My argument is I think I don't think a dislike of Trudeau is driving the unpopularity of the carbon tax. My argument is that misunderstanding of the carbon tax is driving the unpopularity of the carbon tax.

And my rationale is what you're saying: why is the CT MORE popular than Trudeau if hatred for Trudeau is why the CT is is unpopular? I agree, it DOESN'T follow.

[–] njm1314@lemmy.world 1 points 1 month ago (1 children)

It does. It absolutely follows. I don't know how you're thinking of it, like I can't wrap my head around how you're getting from A to B here. If people hated the bill on its own then shouldn't it'd be less popular than Trudeau? It would have the double whammy of being unpopular on its own and being his policy.

Let's try this, we both agree that a lot of people have a negative opinion of Trudeau? Of course. Therefore anything connected with him is going to have an inherent downward swing of opinion due to the association? Right? Pretty simple. However as we see despite being associated with him it's still much more popular than he is.
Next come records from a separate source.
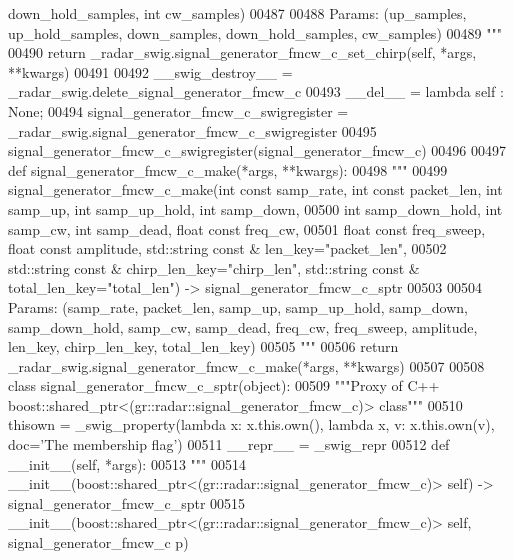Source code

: \begin{DoxyCode}
{{{{{       down\_hold\_samples, int cw\_samples)}
00487 \textcolor{stringliteral}{}
00488 \textcolor{stringliteral}{        Params: (up\_samples, up\_hold\_samples, down\_samples, down\_hold\_samples, cw\_samples)}
00489 \textcolor{stringliteral}{        """}
00490         \textcolor{keywordflow}{return} \_radar\_swig.signal\_generator\_fmcw\_c\_set\_chirp(self, *args, **kwargs)
00491 
00492     \_\_swig\_destroy\_\_ = \_radar\_swig.delete\_signal\_generator\_fmcw\_c
00493     \_\_del\_\_ = \textcolor{keyword}{lambda} self : \textcolor{keywordtype}{None};
00494 signal\_generator\_fmcw\_c\_swigregister = \_radar\_swig.signal\_generator\_fmcw\_c\_swigregister
00495 signal_generator_fmcw_c_swigregister(signal\_generator\_fmcw\_c)
00496 
00497 \textcolor{keyword}{def }signal_generator_fmcw_c_make(*args, **kwargs):
00498   \textcolor{stringliteral}{"""}
00499 \textcolor{stringliteral}{    signal\_generator\_fmcw\_c\_make(int const samp\_rate, int const packet\_len, int samp\_up, int samp\_up\_hold,
       int samp\_down, }
00500 \textcolor{stringliteral}{        int samp\_down\_hold, int samp\_cw, int samp\_dead, float const freq\_cw, }
00501 \textcolor{stringliteral}{        float const freq\_sweep, float const amplitude, std::string const & len\_key="packet\_len", }
00502 \textcolor{stringliteral}{        std::string const & chirp\_len\_key="chirp\_len", std::string const & total\_len\_key="total\_len") ->
       signal\_generator\_fmcw\_c\_sptr}
00503 \textcolor{stringliteral}{}
00504 \textcolor{stringliteral}{    Params: (samp\_rate, packet\_len, samp\_up, samp\_up\_hold, samp\_down, samp\_down\_hold, samp\_cw, samp\_dead,
       freq\_cw, freq\_sweep, amplitude, len\_key, chirp\_len\_key, total\_len\_key)}
00505 \textcolor{stringliteral}{    """}
00506   \textcolor{keywordflow}{return} \_radar\_swig.signal\_generator\_fmcw\_c\_make(*args, **kwargs)
00507 
00508 \textcolor{keyword}{class }signal_generator_fmcw_c_sptr(object):
00509     \textcolor{stringliteral}{"""Proxy of C++ boost::shared\_ptr<(gr::radar::signal\_generator\_fmcw\_c)> class"""}
00510     thisown = _swig_property(\textcolor{keyword}{lambda} x: x.this.own(), \textcolor{keyword}{lambda} x, v: x.this.own(v), doc=\textcolor{stringliteral}{'The membership flag'})
00511     \_\_repr\_\_ = \_swig\_repr
00512     \textcolor{keyword}{def }__init__(self, *args): 
00513         \textcolor{stringliteral}{"""}
00514 \textcolor{stringliteral}{        \_\_init\_\_(boost::shared\_ptr<(gr::radar::signal\_generator\_fmcw\_c)> self) ->
       signal\_generator\_fmcw\_c\_sptr}
00515 \textcolor{stringliteral}{        \_\_init\_\_(boost::shared\_ptr<(gr::radar::signal\_generator\_fmcw\_c)> self, signal\_generator\_fmcw\_c p)
}}}}}
\end{DoxyCode}
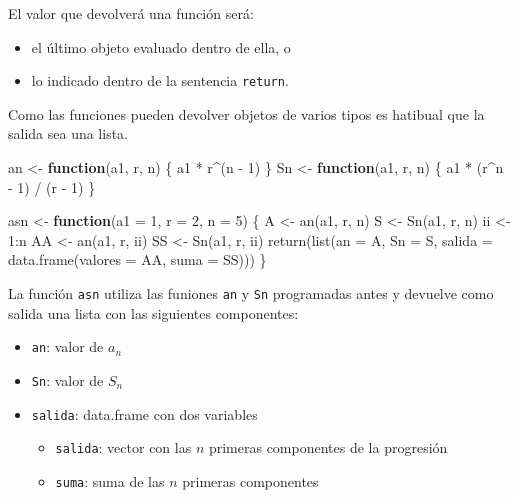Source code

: \documentclass[
]{book}
\newenvironment{Shaded}{\begin{snugshade}}{\end{snugshade}}
\newcommand{\AttributeTok}[1]{\textcolor[rgb]{0.77,0.63,0.00}{#1}}
\newcommand{\ControlFlowTok}[1]{\textcolor[rgb]{0.13,0.29,0.53}{\textbf{#1}}}
\newcommand{\DecValTok}[1]{\textcolor[rgb]{0.00,0.00,0.81}{#1}}
\newcommand{\FunctionTok}[1]{\textcolor[rgb]{0.00,0.00,0.00}{#1}}
\newcommand{\NormalTok}[1]{#1}
\newcommand{\OtherTok}[1]{\textcolor[rgb]{0.56,0.35,0.01}{#1}}
\newcommand{\SpecialCharTok}[1]{\textcolor[rgb]{0.00,0.00,0.00}{#1}}
\providecommand{\tightlist}{%
  \setlength{\itemsep}{0pt}\setlength{\parskip}{0pt}}
\theoremstyle{break}
\theoremstyle{nonumberplain}
\begin{document}
El valor que devolverá una función será:

\begin{itemize}
\item
  el último objeto evaluado dentro de ella, o
\item
  lo indicado dentro de la sentencia \texttt{return}.
\end{itemize}

Como las funciones pueden devolver objetos de varios tipos es hatibual
que la salida sea una lista.

\begin{Shaded}
\begin{Highlighting}[]
\NormalTok{an }\OtherTok{\textless{}{-}} \ControlFlowTok{function}\NormalTok{(a1, r, n) \{ a1 }\SpecialCharTok{*}\NormalTok{ r}\SpecialCharTok{\^{}}\NormalTok{(n }\SpecialCharTok{{-}} \DecValTok{1}\NormalTok{) \}}
\NormalTok{Sn }\OtherTok{\textless{}{-}} \ControlFlowTok{function}\NormalTok{(a1, r, n) \{ a1 }\SpecialCharTok{*}\NormalTok{ (r}\SpecialCharTok{\^{}}\NormalTok{n }\SpecialCharTok{{-}} \DecValTok{1}\NormalTok{) }\SpecialCharTok{/}\NormalTok{ (r }\SpecialCharTok{{-}} \DecValTok{1}\NormalTok{) \}}
  
\NormalTok{asn }\OtherTok{\textless{}{-}} \ControlFlowTok{function}\NormalTok{(}\AttributeTok{a1 =} \DecValTok{1}\NormalTok{, }\AttributeTok{r =} \DecValTok{2}\NormalTok{, }\AttributeTok{n =} \DecValTok{5}\NormalTok{) \{}
\NormalTok{  A }\OtherTok{\textless{}{-}} \FunctionTok{an}\NormalTok{(a1, r, n)}
\NormalTok{  S }\OtherTok{\textless{}{-}} \FunctionTok{Sn}\NormalTok{(a1, r, n)}
\NormalTok{  ii }\OtherTok{\textless{}{-}} \DecValTok{1}\SpecialCharTok{:}\NormalTok{n}
\NormalTok{  AA }\OtherTok{\textless{}{-}} \FunctionTok{an}\NormalTok{(a1, r, ii)}
\NormalTok{  SS }\OtherTok{\textless{}{-}} \FunctionTok{Sn}\NormalTok{(a1, r, ii)}
  \FunctionTok{return}\NormalTok{(}\FunctionTok{list}\NormalTok{(}\AttributeTok{an =}\NormalTok{ A, }\AttributeTok{Sn =}\NormalTok{ S, }\AttributeTok{salida =} \FunctionTok{data.frame}\NormalTok{(}\AttributeTok{valores =}\NormalTok{ AA, }\AttributeTok{suma =}\NormalTok{ SS)))}
\NormalTok{\}}
\end{Highlighting}
\end{Shaded}

La función \texttt{asn} utiliza las funiones \texttt{an} y \texttt{Sn}
programadas antes y devuelve como salida una lista con las siguientes
componentes:

\begin{itemize}
\tightlist
\item
  \texttt{an}: valor de \(a_n\)
\item
  \texttt{Sn}: valor de \(S_n\)
\item
  \texttt{salida}: data.frame con dos variables

  \begin{itemize}
  \tightlist
  \item
    \texttt{salida}: vector con las \(n\) primeras componentes de la
    progresión
  \item
    \texttt{suma}: suma de las \(n\) primeras componentes
  \end{itemize}
\end{itemize}
\end{document}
Therefore he's bringing it down more than the reverse.

Imagine there's a guy drowning and he's sinking to the bottom, he reaches out and grabs a piece of wood with his outstretched hand. His hands up high above his head clinging into this piece of wood and it's starting to sink too because he's too heavy and it overwhelms the woods buoyancy. That's what I'm saying. Picture this bill like the piece of wood. Does that help?

[–] Windex007@lemmy.world -1 points 1 month ago

If people hated the bill on it's own, then shouldn't it be less popular than Trudeau?

No.

Therefore anything connected with him is going to have an inherent downward swing of opinion due to the association? Right?

No.

These relationships can exist, but it's not the case that they must exist. We know through polling what the favorability is of the CT: low. We know through polling how well understood it is: poor. We know through polling that people who don't understand it are much more inclined to view it unfavorably. We already have a very straightforward explanation.

Adding in Trudeau is adding a 3rd variable into the mix to explain something that's already been explained. And when you add him it, you have to start inventing justifications to make things align with his numbers.